── Entries shown

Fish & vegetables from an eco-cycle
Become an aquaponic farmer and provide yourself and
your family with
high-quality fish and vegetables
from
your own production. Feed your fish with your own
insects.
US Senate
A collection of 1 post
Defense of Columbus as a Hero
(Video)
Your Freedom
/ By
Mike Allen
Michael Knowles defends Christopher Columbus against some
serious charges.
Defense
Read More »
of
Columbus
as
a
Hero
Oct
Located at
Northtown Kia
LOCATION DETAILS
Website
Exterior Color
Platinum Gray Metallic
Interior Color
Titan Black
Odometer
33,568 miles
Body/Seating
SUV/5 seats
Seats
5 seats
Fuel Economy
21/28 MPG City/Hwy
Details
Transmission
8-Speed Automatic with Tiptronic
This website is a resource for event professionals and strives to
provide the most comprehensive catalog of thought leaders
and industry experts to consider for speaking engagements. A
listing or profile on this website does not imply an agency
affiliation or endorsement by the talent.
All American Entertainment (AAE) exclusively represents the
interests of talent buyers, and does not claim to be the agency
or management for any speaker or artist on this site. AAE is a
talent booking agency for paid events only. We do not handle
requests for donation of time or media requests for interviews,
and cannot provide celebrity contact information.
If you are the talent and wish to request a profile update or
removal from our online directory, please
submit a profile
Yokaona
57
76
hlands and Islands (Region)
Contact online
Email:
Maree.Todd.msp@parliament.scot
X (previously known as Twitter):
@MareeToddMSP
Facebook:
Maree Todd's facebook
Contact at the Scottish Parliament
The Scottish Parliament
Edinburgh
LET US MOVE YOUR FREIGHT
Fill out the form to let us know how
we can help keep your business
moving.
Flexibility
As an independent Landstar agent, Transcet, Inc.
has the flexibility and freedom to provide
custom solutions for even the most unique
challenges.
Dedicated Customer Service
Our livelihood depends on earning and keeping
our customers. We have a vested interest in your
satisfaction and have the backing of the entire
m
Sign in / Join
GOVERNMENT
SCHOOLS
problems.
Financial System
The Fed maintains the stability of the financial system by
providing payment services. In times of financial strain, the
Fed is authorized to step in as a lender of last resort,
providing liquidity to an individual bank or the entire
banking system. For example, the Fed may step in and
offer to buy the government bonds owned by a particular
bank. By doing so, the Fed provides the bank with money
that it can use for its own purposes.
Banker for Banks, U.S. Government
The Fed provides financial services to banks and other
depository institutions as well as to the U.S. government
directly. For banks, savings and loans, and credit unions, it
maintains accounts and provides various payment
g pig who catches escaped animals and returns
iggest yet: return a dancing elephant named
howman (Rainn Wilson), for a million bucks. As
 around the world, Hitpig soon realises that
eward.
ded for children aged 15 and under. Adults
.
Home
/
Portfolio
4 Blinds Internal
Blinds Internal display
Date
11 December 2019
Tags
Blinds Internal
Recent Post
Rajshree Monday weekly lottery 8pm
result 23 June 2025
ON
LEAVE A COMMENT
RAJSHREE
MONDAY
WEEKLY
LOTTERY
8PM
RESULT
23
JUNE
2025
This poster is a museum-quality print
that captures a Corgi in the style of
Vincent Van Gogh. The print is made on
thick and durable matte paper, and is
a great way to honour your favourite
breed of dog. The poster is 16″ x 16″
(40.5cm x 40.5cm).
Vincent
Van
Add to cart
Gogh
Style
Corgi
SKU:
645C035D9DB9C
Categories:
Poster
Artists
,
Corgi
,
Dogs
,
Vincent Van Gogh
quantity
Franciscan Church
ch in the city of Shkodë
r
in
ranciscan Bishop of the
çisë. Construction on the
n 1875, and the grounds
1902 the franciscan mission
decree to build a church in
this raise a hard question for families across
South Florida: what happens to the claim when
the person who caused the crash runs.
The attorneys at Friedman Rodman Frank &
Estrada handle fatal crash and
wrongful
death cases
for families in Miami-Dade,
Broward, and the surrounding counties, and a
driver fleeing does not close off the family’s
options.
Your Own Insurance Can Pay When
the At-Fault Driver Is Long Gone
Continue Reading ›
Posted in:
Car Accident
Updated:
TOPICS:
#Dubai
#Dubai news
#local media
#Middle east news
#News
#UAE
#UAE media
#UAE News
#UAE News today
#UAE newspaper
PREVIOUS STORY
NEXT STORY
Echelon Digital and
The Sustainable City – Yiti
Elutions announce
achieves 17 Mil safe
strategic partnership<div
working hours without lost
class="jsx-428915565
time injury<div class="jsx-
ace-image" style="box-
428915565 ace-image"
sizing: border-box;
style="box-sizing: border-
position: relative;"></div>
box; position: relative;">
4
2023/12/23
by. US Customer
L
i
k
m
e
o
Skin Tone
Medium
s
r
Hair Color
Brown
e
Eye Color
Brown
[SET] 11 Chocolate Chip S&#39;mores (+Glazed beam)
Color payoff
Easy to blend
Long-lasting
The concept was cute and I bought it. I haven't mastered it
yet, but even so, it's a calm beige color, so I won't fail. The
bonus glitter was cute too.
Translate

────

What is being asked: Can you update the records from the very start through the line containing "8-Speed Automatic with Tiptronic" by putting "Onyx Black" in place of "Titan Black", leaving everything else unchanged and giving back only those lines?

Exercise output:
Fish & vegetables from an eco-cycle
Become an aquaponic farmer and provide yourself and
your family with
high-quality fish and vegetables
from
your own production. Feed your fish with your own
insects.
US Senate
A collection of 1 post
Defense of Columbus as a Hero
(Video)
Your Freedom
/ By
Mike Allen
Michael Knowles defends Christopher Columbus against some
serious charges.
Defense
Read More »
of
Columbus
as
a
Hero
Oct
Located at
Northtown Kia
LOCATION DETAILS
Website
Exterior Color
Platinum Gray Metallic
Interior Color
Onyx Black
Odometer
33,568 miles
Body/Seating
SUV/5 seats
Seats
5 seats
Fuel Economy
21/28 MPG City/Hwy
Details
Transmission
8-Speed Automatic with Tiptronic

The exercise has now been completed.